Innovation

Toilet map is sweet music to the ears of visually impaired festivalgoers

Impaired vision does not prevent you from enjoying the music at Roskilde Festival, but it can make your toilet visit more challenging. DTU students have come up with an idea which will improve your comfort when nature calls at a festival.

Christian Stampe (left) and Franziska Marie Bäuerlein are putting up a tactile map that shows the interior of one of the toilets in a toilet trailer at Roskilde Festival 2024. Photo: Ditte Valente
The map shows the layout of the festival toilet and as such provides important information to festival guests with impaired vision. Photo: Ditte Valente.

Valuable feedback

In the development process, the group received valuable input from a person with visual impairment, and it has been great to have the idea tested at this year’s festival:

“We plan to use the collected data to create an improved version of our product that incorporates the aspects of our prototypes that worked best,” Christian Stampe says.

The group would like to have a final version ready for next year’s festival—an initiative which is welcomed by 33-year-old Kenneth Schack Banner, who is a board member of the youth organization of the Danish Association of the Blind and a Roskilde festivalgoer for the past three years.
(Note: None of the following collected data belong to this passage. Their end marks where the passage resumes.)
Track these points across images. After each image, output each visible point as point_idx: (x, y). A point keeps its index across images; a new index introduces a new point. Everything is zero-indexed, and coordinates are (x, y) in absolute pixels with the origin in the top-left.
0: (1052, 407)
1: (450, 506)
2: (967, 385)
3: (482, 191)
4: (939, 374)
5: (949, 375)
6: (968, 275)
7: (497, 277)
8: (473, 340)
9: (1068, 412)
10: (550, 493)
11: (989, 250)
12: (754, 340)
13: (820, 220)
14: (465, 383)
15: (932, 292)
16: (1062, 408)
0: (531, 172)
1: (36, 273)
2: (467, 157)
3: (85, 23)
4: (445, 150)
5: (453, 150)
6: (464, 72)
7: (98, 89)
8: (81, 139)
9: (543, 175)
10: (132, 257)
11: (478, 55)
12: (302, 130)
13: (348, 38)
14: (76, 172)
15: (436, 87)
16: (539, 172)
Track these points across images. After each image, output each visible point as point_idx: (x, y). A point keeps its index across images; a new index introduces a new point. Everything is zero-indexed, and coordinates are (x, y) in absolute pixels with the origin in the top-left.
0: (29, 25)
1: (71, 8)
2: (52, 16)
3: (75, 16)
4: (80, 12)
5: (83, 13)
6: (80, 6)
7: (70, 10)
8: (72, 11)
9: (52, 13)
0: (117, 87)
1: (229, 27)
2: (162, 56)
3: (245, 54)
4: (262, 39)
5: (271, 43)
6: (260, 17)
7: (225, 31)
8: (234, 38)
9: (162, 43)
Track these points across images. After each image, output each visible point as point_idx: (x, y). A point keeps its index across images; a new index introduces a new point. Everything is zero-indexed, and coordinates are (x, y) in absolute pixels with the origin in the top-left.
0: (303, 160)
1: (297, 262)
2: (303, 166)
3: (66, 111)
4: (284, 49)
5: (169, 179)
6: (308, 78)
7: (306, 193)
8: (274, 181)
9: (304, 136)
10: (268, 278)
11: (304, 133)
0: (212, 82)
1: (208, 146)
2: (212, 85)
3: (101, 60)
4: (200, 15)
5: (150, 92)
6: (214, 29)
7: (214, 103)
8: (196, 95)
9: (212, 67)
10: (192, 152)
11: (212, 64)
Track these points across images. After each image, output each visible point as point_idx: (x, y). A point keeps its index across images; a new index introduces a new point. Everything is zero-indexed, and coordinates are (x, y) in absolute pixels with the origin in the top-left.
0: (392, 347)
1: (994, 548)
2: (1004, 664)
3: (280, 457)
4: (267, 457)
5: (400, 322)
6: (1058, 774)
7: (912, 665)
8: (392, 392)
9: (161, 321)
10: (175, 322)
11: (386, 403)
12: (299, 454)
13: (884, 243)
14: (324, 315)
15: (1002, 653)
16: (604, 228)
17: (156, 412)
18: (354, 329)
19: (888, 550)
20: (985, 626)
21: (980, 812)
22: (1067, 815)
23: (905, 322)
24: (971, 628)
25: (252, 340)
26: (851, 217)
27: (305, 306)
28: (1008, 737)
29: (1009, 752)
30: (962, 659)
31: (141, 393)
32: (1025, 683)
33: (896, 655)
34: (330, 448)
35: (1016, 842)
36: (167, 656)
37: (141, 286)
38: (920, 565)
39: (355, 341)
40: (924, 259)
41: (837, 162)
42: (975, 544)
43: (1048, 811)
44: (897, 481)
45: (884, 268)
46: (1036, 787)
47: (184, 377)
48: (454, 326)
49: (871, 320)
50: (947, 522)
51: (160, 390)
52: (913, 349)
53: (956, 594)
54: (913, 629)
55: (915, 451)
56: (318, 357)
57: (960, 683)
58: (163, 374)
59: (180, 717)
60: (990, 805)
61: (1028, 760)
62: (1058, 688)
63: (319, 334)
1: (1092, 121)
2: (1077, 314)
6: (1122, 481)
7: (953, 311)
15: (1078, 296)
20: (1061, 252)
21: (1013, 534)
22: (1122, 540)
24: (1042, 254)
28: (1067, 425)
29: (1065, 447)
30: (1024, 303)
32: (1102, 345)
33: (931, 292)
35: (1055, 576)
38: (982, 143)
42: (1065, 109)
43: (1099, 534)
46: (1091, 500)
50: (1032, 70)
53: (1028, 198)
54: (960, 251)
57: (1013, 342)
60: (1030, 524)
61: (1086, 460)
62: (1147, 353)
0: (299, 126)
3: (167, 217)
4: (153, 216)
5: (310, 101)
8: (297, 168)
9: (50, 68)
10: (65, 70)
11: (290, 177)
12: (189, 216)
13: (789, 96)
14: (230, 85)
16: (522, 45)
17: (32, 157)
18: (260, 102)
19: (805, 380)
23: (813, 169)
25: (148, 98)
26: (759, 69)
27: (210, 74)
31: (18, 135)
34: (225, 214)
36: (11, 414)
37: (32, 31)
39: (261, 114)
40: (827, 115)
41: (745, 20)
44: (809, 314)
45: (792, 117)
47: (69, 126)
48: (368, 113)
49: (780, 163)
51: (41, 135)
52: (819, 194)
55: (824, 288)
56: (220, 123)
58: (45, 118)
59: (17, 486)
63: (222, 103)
He is blind and believes the map has great potential, because as he says:

“No one wants to feel their way in a toilet where you cannot be sure how how clean it is.”

Since there are no standard icons for common toilet fixture and fittings—such as a flush button or a toilet seat as well as the optional extras found in a disabled toilet—Kenneth Schack Banner believes the key to success will be to design icons that make it easy to both quickly and accurately decode the various elements.

Once the group has cracked the code to make a well-functioning toilet map, the members hope to develop a standard library of icons that can be combined on tactile maps for other types of rooms.

“We found out that this does not currently exist,” Christian Stampe says.

DTU at Roskilde

This is the 13th year that DTU students have used Roskilde Festival as a laboratory to test their innovative and sustainable technical solutions to challenges in relation to everything from water supply and waste sorting to acoustics and accessibility, to energy consumption and recycling.

At this year’s festival, a total of 20 projects participated, all aiming to improve the festival experience.

Facts

The latest research shows that there are approximately 32,000 citizens in Denmark who live with a visual impairment. Of this group, approximately 12,500 are blind or severely visually impaired, which corresponds to the Danish Association of the Blind’s membership criterion of a maximum of 10 per cent of normal vision when corrected by optics.